[STATED PROBLEM] Copy, in full, each line below that contains the string "second".

[DATA TO USE]
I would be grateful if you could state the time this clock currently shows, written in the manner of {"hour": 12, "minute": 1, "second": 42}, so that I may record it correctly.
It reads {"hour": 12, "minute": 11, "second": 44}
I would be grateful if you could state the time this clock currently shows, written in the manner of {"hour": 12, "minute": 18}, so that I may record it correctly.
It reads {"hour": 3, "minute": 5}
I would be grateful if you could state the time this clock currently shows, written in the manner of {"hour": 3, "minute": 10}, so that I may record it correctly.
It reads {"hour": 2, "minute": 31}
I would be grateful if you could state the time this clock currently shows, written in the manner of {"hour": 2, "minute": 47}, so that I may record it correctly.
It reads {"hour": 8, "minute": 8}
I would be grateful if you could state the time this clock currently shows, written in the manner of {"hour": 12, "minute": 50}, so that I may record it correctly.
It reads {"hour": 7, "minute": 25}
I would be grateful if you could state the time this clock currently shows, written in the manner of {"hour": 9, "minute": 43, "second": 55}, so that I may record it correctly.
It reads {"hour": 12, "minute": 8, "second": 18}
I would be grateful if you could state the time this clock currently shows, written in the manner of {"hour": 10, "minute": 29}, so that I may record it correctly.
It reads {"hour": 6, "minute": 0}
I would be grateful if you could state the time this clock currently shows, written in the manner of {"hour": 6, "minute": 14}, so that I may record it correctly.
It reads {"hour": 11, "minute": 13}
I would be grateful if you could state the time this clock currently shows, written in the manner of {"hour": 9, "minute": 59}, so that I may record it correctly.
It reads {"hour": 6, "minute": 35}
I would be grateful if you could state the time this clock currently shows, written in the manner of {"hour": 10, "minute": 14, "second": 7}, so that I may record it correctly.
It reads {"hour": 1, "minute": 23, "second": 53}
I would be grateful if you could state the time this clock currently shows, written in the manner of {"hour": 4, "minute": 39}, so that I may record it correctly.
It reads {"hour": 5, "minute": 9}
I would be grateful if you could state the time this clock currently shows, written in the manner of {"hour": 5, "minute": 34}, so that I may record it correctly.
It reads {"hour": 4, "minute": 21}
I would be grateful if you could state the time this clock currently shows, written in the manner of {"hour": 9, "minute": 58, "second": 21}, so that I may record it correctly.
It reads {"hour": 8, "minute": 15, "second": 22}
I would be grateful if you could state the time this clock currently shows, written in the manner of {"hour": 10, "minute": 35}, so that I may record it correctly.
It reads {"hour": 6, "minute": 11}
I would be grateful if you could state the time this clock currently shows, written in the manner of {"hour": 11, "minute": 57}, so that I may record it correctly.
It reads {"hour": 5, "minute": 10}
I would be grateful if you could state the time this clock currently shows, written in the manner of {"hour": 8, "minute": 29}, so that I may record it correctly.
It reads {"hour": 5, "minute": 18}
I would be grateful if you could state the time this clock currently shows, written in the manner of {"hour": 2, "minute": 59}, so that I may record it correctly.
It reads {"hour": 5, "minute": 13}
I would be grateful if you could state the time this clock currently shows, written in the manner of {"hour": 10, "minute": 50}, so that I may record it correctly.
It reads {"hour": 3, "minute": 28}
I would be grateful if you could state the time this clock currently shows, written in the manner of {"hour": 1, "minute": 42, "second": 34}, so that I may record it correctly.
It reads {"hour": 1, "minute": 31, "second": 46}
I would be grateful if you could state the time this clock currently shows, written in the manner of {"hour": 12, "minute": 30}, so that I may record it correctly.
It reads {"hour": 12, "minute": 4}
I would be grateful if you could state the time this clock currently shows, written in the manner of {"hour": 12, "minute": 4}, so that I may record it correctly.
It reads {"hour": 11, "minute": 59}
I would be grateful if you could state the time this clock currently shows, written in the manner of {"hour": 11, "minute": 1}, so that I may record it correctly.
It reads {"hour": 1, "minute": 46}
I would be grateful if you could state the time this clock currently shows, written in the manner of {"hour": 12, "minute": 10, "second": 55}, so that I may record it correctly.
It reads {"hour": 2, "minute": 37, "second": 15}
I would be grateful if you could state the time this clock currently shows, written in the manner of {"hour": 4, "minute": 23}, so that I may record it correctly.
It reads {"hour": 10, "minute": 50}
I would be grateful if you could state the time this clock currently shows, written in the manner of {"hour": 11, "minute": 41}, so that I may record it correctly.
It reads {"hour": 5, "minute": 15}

[FINISHED TASK]
I would be grateful if you could state the time this clock currently shows, written in the manner of {"hour": 12, "minute": 1, "second": 42}, so that I may record it correctly.
It reads {"hour": 12, "minute": 11, "second": 44}
I would be grateful if you could state the time this clock currently shows, written in the manner of {"hour": 9, "minute": 43, "second": 55}, so that I may record it correctly.
It reads {"hour": 12, "minute": 8, "second": 18}
I would be grateful if you could state the time this clock currently shows, written in the manner of {"hour": 10, "minute": 14, "second": 7}, so that I may record it correctly.
It reads {"hour": 1, "minute": 23, "second": 53}
I would be grateful if you could state the time this clock currently shows, written in the manner of {"hour": 9, "minute": 58, "second": 21}, so that I may record it correctly.
It reads {"hour": 8, "minute": 15, "second": 22}
I would be grateful if you could state the time this clock currently shows, written in the manner of {"hour": 1, "minute": 42, "second": 34}, so that I may record it correctly.
It reads {"hour": 1, "minute": 31, "second": 46}
I would be grateful if you could state the time this clock currently shows, written in the manner of {"hour": 12, "minute": 10, "second": 55}, so that I may record it correctly.
It reads {"hour": 2, "minute": 37, "second": 15}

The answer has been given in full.